Von: luk
Bozen – Briefe, Postkarten und Aufzeichnungen: Forscher von Eurac Research sammeln Aufzeichnungen aus Südtirol vom Ende des 19. Jahrhunderts bis heute. Dadurch wollen die Wissenschaftler neue Erkenntnisse im Bereich Minderheitenschutz, Sprachgebrauch und Sozialgeschichte erlangen und ein neues, anschauliches Bild des 20. Jahrhunderts in Südtirol zeichnen. Die Sammlung soll Schriftverkehr in allen Landessprachen beinhalten. Daher wenden sich die Forscher nun an alle Südtiroler, die im Besitz von Schriftverkehr sind mit der Bitte, ihnen die Dokumente für die digitale Sammlung zur Verfügung zu stellen. Aus der Hand geben, muss man die Erinnerungsstücke erst gar nicht.

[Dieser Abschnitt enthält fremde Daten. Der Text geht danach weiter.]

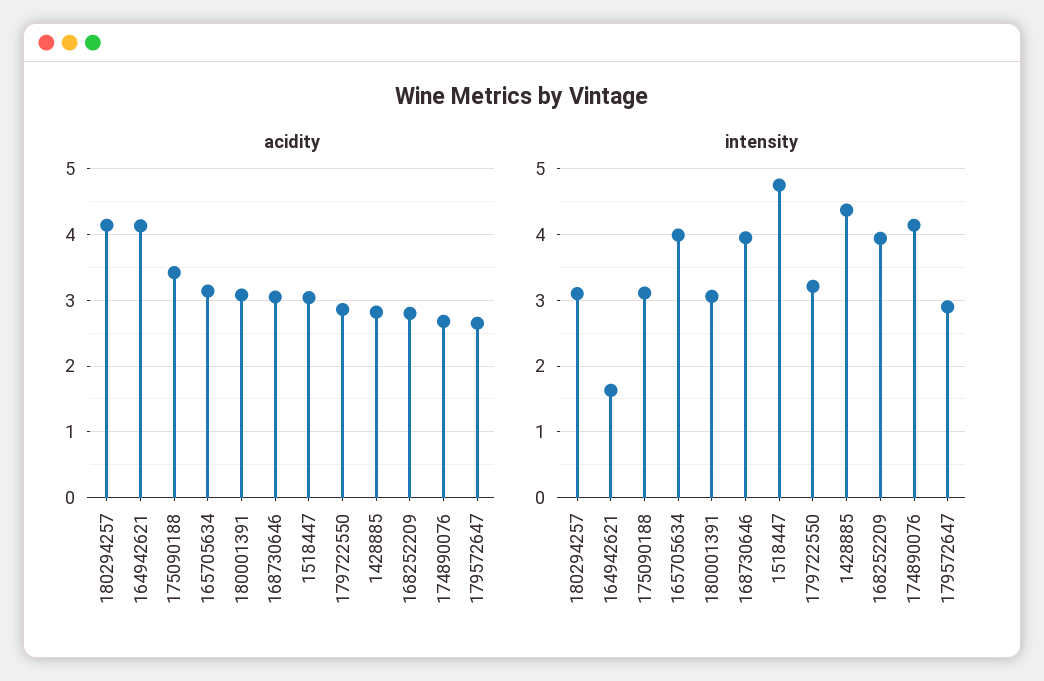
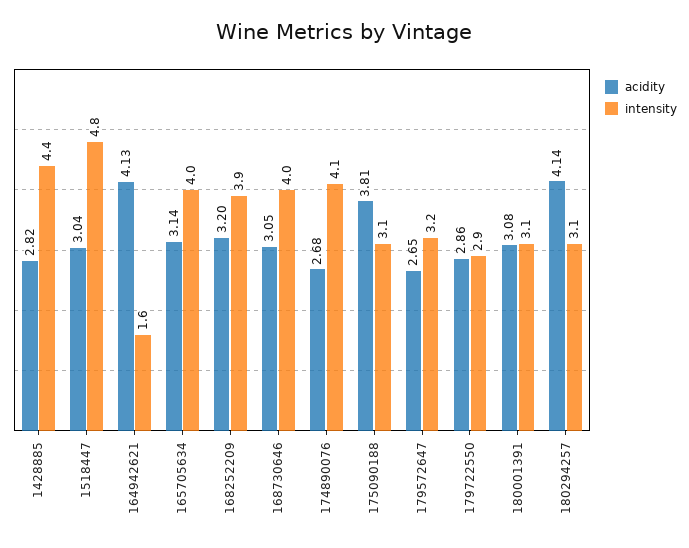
acidity, 175090188: 3.4 -> 3.81
acidity, 168252209: 2.8 -> 3.2
intensity, 179722550: 3.2 -> 2.9
intensity, 179572647: 2.9 -> 3.2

„Besonders beeindruckend war für mich der Briefwechsel zwischen fünf Waisenkindern, die an unterschiedlichen Orten in Südtirol lebten und sich während der Optionszeit in über 100 Briefen darüber Gedanken machen, ob sie in Südtirol bleiben oder auswandern sollen. In den Briefen kommt die große Betroffenheit und Zerrissenheit dieser Menschen eindrucksvoll zum Ausdruck“, berichtet Georg Grote von Eurac Research, der seit einigen Jahren an der Sammlung arbeitet und bereits rund 5.000 Briefe und Postkarten, vorwiegend in deutscher Sprache, gesammelt hat.

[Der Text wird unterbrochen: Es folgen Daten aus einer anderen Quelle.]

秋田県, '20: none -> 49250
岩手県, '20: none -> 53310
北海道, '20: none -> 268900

Die Sammlung soll Briefe, Postkarten und Aufzeichnungen zu bedeutenden historischen Ereignissen umfassen, wie die Trennung Tirols, Italianisierung, Option, Bombenjahre, aber auch Schriftverkehr und Notizen, die Südtiroler Alltagsleben beschreiben. Neben deutschsprachigen soll die Sammlung auch italienischsprachige Quellen umfassen. „Deutsch- und italienischsprachiger Schriftverkehr, beispielsweise während den Bombenjahren, unterscheiden sich lediglich durch die Sprache: die Stimmung jener Zeit, Ängste und Sorgen lassen sich auf beiden Seiten gleichermaßen feststellen“, erzählt Grote.

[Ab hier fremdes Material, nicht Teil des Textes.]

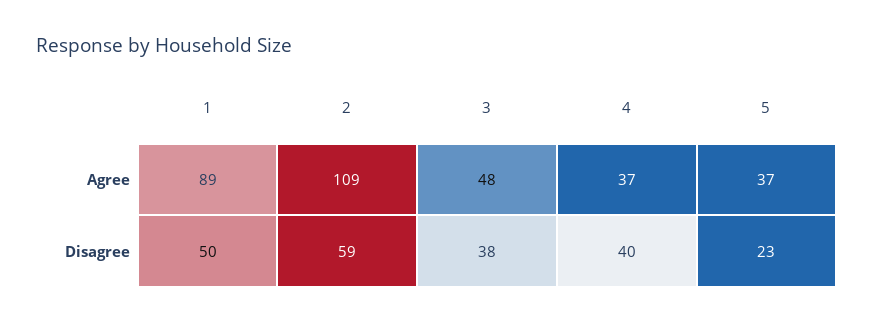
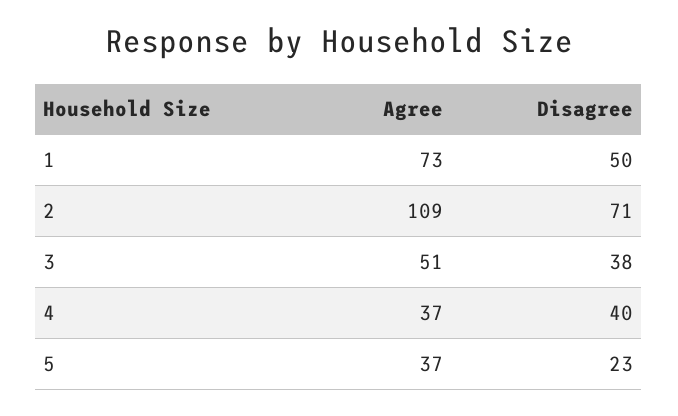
1, Agree: 89 -> 73
3, Agree: 48 -> 51
2, Disagree: 59 -> 71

Die Idee, die Geschichte eines Landes über das Alltagsleben der Bevölkerung zu erzählen, stammt aus dem angelsächsischen Raum. Die Sicht der einfachen Leute soll als Grundlage für Forschung in Bereichen wie Minderheitenschutz, Sprachgebrauch aber auch Konfliktforschung und Migration dienen. Jedoch nicht nur die Wissenschaft soll von der Sammlung profitieren: Sie soll für alle frei zugänglich sein und jüngeren Generationen helfen, die Vergangenheit besser zu verstehen.
Falls Sie im Besitz solcher Dokumente ist und sie der Sammlung zur Verfügung stellen möchte, wenden Sie sich bitte an die Forscher von Eurac Research. Sie werden in den nächsten Monaten in Südtirol unterwegs sein und die Quellen vor Ort mit ihrer Digitalkamera fotografieren, wobei Sie ihre Erinnerungsstücke erst gar nicht aus der Hand geben müssen. Die absolute Anonymität der Quellen wird garantiert. Kontaktaufnahme über Georg Grote, georg.grote@eurac.edu, Tel. 334/2219601.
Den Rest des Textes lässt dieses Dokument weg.